• Your goal: Please retype the records below exactly, from the first line down to and including the line with "mêmes, collaborent avec".

BEGIN The records

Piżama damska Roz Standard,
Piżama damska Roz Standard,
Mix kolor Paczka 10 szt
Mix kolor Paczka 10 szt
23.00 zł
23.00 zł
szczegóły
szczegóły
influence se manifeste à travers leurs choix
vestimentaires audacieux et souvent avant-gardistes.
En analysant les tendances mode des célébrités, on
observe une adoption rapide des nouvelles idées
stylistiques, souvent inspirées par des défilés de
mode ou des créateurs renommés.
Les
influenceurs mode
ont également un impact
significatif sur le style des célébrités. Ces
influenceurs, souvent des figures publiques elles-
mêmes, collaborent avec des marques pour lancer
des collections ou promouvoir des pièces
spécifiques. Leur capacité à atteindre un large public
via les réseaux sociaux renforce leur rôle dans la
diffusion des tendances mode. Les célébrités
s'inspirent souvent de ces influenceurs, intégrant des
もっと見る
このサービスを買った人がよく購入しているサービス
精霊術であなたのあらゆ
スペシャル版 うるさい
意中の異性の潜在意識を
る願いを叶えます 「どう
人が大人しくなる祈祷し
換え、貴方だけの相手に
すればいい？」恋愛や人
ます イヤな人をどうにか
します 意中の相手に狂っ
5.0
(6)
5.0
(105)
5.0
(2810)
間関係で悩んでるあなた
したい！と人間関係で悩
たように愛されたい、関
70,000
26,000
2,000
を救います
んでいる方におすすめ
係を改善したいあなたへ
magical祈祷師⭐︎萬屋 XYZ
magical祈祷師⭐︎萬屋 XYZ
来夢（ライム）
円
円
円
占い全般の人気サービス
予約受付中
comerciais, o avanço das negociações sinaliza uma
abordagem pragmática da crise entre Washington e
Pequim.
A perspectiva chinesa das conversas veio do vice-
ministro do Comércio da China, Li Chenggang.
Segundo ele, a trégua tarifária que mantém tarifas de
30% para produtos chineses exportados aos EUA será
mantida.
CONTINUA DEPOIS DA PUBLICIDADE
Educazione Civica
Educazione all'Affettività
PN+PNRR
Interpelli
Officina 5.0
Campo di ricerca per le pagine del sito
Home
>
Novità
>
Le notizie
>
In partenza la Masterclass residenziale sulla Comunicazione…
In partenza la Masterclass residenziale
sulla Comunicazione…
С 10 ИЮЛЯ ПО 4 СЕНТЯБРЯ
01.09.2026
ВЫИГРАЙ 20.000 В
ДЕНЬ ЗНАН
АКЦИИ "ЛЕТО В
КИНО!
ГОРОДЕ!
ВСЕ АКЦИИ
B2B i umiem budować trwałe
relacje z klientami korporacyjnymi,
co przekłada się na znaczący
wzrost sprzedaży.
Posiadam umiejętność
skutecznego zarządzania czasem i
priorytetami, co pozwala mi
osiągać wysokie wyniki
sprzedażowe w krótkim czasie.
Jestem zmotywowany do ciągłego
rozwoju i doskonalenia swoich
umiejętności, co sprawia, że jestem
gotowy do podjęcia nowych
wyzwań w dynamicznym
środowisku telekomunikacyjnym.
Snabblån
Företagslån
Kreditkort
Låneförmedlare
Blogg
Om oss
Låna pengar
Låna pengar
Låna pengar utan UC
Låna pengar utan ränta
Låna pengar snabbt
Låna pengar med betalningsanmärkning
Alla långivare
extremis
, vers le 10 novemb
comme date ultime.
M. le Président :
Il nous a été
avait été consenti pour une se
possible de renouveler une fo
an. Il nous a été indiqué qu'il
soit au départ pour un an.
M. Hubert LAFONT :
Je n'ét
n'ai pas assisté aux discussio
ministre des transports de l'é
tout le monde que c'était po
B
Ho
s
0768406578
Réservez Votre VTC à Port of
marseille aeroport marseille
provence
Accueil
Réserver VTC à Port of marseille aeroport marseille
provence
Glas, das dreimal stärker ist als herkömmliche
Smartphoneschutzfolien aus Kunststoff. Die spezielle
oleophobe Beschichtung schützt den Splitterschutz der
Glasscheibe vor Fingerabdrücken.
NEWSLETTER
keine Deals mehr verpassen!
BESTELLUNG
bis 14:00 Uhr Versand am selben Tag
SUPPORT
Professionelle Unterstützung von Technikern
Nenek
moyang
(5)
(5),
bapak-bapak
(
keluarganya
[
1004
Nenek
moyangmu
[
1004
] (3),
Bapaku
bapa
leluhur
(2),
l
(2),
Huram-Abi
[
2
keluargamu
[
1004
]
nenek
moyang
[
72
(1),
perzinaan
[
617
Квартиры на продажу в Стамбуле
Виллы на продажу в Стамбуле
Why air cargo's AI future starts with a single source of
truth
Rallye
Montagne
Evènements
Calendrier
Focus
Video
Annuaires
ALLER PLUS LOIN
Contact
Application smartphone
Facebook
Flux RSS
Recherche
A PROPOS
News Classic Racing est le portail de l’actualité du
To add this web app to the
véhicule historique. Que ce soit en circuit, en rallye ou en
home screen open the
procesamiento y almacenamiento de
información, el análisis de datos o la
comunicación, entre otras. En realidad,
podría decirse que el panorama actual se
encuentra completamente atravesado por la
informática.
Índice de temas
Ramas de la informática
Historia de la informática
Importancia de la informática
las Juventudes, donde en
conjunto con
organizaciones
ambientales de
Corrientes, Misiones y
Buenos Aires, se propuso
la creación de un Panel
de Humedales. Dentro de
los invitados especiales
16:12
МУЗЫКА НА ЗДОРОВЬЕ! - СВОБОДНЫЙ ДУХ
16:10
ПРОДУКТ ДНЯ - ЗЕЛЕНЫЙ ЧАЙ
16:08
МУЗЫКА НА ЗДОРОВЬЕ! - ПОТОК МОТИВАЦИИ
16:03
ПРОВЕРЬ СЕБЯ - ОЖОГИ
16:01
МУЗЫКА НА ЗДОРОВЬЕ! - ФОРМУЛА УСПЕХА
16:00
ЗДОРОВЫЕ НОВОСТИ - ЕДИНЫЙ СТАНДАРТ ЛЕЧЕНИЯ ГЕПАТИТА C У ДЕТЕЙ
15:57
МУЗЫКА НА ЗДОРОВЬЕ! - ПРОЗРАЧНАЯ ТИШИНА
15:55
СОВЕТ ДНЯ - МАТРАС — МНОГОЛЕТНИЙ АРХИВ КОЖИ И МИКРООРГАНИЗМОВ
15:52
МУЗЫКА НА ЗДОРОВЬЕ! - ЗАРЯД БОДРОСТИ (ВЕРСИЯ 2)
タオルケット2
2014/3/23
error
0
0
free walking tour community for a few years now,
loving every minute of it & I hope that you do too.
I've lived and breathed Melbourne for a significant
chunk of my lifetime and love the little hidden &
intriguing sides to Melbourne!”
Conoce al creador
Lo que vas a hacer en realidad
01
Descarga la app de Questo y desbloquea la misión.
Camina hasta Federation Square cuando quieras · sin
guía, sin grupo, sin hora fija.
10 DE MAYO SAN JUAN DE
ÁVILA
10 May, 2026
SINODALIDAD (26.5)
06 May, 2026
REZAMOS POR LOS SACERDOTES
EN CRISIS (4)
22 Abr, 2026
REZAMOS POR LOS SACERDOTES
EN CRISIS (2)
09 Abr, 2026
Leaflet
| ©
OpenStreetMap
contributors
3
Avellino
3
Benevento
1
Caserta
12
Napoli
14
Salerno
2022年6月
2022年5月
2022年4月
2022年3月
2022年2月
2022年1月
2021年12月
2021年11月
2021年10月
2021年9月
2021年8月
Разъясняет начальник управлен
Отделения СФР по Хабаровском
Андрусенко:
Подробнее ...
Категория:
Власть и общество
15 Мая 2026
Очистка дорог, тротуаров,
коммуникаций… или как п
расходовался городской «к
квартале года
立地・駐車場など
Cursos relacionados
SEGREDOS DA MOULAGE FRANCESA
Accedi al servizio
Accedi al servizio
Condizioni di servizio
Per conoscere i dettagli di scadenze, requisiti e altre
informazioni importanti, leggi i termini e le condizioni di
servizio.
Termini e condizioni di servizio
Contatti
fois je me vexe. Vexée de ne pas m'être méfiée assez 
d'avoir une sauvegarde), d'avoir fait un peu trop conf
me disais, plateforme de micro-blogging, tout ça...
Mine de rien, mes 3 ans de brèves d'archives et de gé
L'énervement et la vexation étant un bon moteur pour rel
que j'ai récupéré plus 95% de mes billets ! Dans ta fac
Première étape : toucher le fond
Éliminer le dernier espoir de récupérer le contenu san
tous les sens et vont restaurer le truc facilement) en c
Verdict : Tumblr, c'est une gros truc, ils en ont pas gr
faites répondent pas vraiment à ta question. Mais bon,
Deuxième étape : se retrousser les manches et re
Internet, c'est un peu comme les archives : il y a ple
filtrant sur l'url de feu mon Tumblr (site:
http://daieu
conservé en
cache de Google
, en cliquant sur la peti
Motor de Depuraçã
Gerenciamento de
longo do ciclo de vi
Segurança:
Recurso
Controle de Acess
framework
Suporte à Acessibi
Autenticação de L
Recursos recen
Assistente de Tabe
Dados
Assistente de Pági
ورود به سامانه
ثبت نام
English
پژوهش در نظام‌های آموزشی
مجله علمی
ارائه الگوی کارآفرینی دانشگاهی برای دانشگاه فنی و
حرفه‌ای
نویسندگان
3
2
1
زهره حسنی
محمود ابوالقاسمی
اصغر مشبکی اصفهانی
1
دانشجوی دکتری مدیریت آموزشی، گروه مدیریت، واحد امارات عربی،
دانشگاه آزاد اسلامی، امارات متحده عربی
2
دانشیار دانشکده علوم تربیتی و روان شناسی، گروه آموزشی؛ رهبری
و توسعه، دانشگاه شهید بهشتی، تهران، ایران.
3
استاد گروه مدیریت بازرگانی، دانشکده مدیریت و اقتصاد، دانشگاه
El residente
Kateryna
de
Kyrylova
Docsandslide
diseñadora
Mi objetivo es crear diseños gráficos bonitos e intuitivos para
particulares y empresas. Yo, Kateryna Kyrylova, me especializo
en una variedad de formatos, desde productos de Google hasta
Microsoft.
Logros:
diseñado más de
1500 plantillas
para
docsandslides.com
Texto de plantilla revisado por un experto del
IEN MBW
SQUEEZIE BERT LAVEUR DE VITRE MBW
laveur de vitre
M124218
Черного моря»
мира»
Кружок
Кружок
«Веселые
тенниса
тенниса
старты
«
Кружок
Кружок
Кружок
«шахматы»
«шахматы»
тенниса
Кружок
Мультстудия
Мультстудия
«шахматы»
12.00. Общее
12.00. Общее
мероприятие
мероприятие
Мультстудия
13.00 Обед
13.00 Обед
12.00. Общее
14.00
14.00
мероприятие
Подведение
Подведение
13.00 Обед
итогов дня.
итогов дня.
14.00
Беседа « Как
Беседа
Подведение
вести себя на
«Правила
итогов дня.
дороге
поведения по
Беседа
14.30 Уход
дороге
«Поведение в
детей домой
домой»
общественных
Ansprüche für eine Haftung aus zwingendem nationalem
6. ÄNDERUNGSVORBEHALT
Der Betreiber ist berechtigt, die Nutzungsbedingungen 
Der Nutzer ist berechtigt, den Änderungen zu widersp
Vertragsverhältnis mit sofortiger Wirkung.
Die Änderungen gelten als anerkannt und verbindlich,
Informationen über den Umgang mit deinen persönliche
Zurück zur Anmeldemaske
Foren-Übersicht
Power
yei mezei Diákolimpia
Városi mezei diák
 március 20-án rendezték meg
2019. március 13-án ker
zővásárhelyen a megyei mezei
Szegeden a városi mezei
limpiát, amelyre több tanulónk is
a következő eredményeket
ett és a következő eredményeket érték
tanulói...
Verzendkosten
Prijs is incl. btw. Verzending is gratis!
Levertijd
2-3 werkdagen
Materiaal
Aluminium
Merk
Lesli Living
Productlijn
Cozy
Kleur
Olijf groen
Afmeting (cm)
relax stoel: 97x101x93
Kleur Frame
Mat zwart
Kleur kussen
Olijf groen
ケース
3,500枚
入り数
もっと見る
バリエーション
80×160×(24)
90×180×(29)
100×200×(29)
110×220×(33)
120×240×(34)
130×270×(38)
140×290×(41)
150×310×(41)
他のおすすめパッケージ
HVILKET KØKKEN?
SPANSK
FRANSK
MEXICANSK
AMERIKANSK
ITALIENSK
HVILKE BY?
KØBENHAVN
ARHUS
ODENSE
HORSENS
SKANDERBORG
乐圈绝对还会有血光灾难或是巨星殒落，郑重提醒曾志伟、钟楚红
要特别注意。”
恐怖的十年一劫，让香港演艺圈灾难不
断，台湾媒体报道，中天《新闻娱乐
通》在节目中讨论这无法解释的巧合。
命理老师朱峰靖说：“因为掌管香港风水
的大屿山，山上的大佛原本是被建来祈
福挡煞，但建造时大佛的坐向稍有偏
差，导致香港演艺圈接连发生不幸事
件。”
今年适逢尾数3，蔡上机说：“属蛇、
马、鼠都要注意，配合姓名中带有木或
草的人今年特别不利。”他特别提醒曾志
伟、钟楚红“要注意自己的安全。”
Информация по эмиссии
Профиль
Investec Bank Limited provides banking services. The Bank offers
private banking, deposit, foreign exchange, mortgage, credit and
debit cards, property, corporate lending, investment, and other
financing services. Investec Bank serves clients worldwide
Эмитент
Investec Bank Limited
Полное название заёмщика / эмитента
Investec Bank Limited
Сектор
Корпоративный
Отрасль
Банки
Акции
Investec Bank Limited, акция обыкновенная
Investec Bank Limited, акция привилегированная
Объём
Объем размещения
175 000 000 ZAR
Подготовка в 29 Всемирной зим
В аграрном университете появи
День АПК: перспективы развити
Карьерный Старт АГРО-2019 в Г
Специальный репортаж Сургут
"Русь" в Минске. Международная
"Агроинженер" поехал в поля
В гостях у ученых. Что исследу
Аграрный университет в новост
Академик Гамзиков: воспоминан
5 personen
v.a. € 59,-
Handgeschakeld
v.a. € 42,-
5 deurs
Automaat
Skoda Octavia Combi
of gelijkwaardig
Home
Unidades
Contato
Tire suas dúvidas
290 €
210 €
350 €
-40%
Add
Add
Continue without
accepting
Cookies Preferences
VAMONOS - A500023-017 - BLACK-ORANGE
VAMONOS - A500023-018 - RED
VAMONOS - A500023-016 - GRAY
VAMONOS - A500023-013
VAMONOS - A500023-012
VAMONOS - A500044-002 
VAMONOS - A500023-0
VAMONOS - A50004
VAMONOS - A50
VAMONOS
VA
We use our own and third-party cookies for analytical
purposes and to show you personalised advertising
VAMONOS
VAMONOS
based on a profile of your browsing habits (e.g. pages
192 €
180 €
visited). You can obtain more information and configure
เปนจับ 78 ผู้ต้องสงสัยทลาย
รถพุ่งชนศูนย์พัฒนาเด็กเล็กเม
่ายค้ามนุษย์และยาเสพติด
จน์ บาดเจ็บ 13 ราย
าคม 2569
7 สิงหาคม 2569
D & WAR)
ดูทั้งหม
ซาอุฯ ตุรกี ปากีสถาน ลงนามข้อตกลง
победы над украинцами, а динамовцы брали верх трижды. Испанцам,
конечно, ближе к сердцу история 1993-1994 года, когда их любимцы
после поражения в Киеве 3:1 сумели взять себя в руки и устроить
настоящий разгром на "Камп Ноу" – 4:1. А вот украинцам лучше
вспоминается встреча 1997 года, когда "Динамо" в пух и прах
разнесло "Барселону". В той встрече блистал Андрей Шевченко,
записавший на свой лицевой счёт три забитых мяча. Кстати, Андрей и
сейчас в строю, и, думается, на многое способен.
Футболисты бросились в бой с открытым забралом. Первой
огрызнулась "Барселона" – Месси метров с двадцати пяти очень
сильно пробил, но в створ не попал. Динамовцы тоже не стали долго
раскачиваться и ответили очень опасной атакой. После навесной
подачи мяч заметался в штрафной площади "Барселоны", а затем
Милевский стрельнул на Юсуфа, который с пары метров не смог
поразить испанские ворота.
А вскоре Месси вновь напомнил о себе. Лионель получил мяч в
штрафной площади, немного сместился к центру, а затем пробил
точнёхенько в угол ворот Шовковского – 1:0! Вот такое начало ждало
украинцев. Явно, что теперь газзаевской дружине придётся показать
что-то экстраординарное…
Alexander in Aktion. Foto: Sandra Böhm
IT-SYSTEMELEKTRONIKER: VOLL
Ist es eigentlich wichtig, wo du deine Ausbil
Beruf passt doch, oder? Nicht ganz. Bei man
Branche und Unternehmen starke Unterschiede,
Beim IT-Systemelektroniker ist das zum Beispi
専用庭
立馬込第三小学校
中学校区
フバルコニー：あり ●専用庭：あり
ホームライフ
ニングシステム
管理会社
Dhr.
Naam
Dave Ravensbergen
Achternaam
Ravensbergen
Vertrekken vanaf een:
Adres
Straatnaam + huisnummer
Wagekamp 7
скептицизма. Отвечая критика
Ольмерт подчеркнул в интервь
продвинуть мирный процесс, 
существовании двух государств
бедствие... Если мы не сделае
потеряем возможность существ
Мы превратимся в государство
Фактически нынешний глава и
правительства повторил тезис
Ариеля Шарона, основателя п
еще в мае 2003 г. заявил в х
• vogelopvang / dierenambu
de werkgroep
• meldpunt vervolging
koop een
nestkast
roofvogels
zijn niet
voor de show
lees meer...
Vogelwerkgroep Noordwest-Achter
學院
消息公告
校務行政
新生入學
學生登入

END The records

• Written answer:
Piżama damska Roz Standard,
Piżama damska Roz Standard,
Mix kolor Paczka 10 szt
Mix kolor Paczka 10 szt
23.00 zł
23.00 zł
szczegóły
szczegóły
influence se manifeste à travers leurs choix
vestimentaires audacieux et souvent avant-gardistes.
En analysant les tendances mode des célébrités, on
observe une adoption rapide des nouvelles idées
stylistiques, souvent inspirées par des défilés de
mode ou des créateurs renommés.
Les
influenceurs mode
ont également un impact
significatif sur le style des célébrités. Ces
influenceurs, souvent des figures publiques elles-
mêmes, collaborent avec des marques pour lancer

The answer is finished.